Eva Green says it was ‘humiliating’ to have her WhatsApp messages read in court
Actress Eva Green said it was “very humiliating” to have her WhatsApp messages read in her High Court battle with a production company over a failed sci-fi film.
The Casino Royale star, 42, was due to play the lead role in A Patriot, but the production collapsed in October 2019.
She is suing production company White Lantern Film, claiming she is entitled to her million-dollar (£810,000) fee for the abandoned project despite its cancellation.
White Lantern Film is bringing a counterclaim against the French actress, alleging she undermined the independent film’s production, made “excessive creative and financial demands” and had expectations “incompatible” with the movie’s budget.
In text messages used in White Lantern Film’s claim, Ms Green is said to refer to one of the film’s executive producers, Jake Seal, as a “devious sociopath”, “pure vomit” and “a liar and a mad man”.
Ms Green’s barrister, Edmund Cullen KC, previously told the High Court in London the case is “designed to paint my client as a diva to win headlines and damage her reputation”.
On the second day of Ms Green’s evidence on Tuesday, Max Mallin KC, for White Lantern Film, asked the actress about a message in which she called Mr Seal “evil” and said she had to “get out” of the film.
Denying she meant she was withdrawing from the project, Ms Green replied: “If I really wanted to pull out, I would have asked my agent to do so in a legal way.”
“Are you accustomed to simply lying in casual WhatsApp messages?” Mr Mallin asked.
Ms Green said she had a “very direct way of saying things”.
She said: “I was not expecting to have my WhatsApp messages exposed in court.

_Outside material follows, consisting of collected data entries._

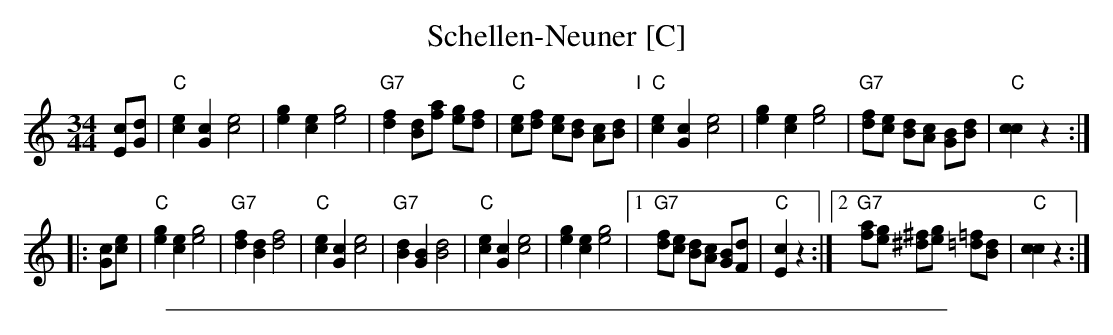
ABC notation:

X:1
T: Schellen-Neuner [C]
M: 34/44
L: 1/8
K: C
   [cE][dG] \
| "C"[e2c2][c2G2]  [e4c4] | [g2e2][e2c2] [g4e4] \
| "G7"[f2d2]   [Bd][af] [ge][fd] | "C"[ec][fd] [ec][dB] [cA][dB] \
"I"\
| "C"[e2c2][c2G2]  [e4c4] | [g2e2][e2c2] [g4e4] \
| "G7"[fd][ec] [dB][cA] [BG][dB] | "C"[c2c2] z2 :|
|: [cG][ec] \
| "C"[g2e2][e2c2] [g4e4] | "G7"[f2d2][d2B2] [f4d4] \
| "C"[e2c2][c2G2] [e4c4] | "G7"[d2B2][B2G2] [d4B4] \
| "C"[e2c2][c2G2]   [e4c4] | [g2e2][e2c2] [g4e4] \
|1"G7"[fd][ec] [dB][cA] [BG][dF] | "C"[c2E2] z2 \
:|2 "G7"[af][ge] [^f^d][ge] [=f=d][dB] | "C"[c2c2] z2 :|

It’s very humiliating.
“Sometimes you say things you don’t mean.
“You say you hate a person and you say, ‘I’m going to kill this person’.
“Are you going to kill this person? No. It’s a cry from the heart.”
The French actress then referenced comments made by her Casino Royale co-star and former James Bond actor Daniel Craig.
She said: “Daniel Craig said, ‘I would rather slash my wrists than do another Bond movie’. He did honour his contract and did another Bond movie and didn’t slash his wrists.”
The British star, 54, made the comment in a 2015 interview after breaking a leg filming his penultimate 007 movie Spectre.
Mr Craig later accepted he appeared “ungrateful” but said the remark was made in jest.
The actress told the court while she did not want to work with Mr Seal and his team, she would not have broken her contract.
Ms Green said she was not called to the studio for rehearsals or stunt training, describing it as “so strange” and later “absurd with a capital a”.
She said: “If I had been called to set, I would have done this film even though it would have been a disaster.”
“I would have done this cheap B movie because it was in my contract,” she added.
She later denied undermining the production, telling the court: “I didn’t have to do anything to make the film fail… they made it fail on their own with their incompetence.”
Ms Green has said she had hoped it would be possible for her to acquire the script rights – in return for her forgoing her fee – so the film could be made elsewhere with a different team.
But she said she knew she would have no choice but to go ahead with the film otherwise.
In her written evidence to the court, the actress said: “I couldn’t imagine abandoning the film as it would have been like abandoning my baby. It still feels that way.”
During the first day of her evidence, on Monday, the court was told Ms Green described potential crew members under Mr Seal’s plans as “shitty peasants… from Hampshire”.
Asked about her use of the phrase, the actress said: “I have nothing against peasants… I wanted to work with a high-quality crew who just wanted to be paid standard industry rates.”
The court also heard that in a message to her agent, Ms Green said: “I am very worried, they are super weak and stupid.”
Mr Mallin suggested the message was “presumably” about producer Adam Merrifield and writer and director Dan Pringle.
Ms Green replied: “I don’t know … it’s my Frenchness coming out sometimes.”
She added: “Sometimes you say things you don’t actually mean. Of course they are not weak and stupid.”
Ms Green finished her evidence on Tuesday, with Mr Merrifield due to continue his evidence on Thursday.
A ruling on the case is expected at a later date.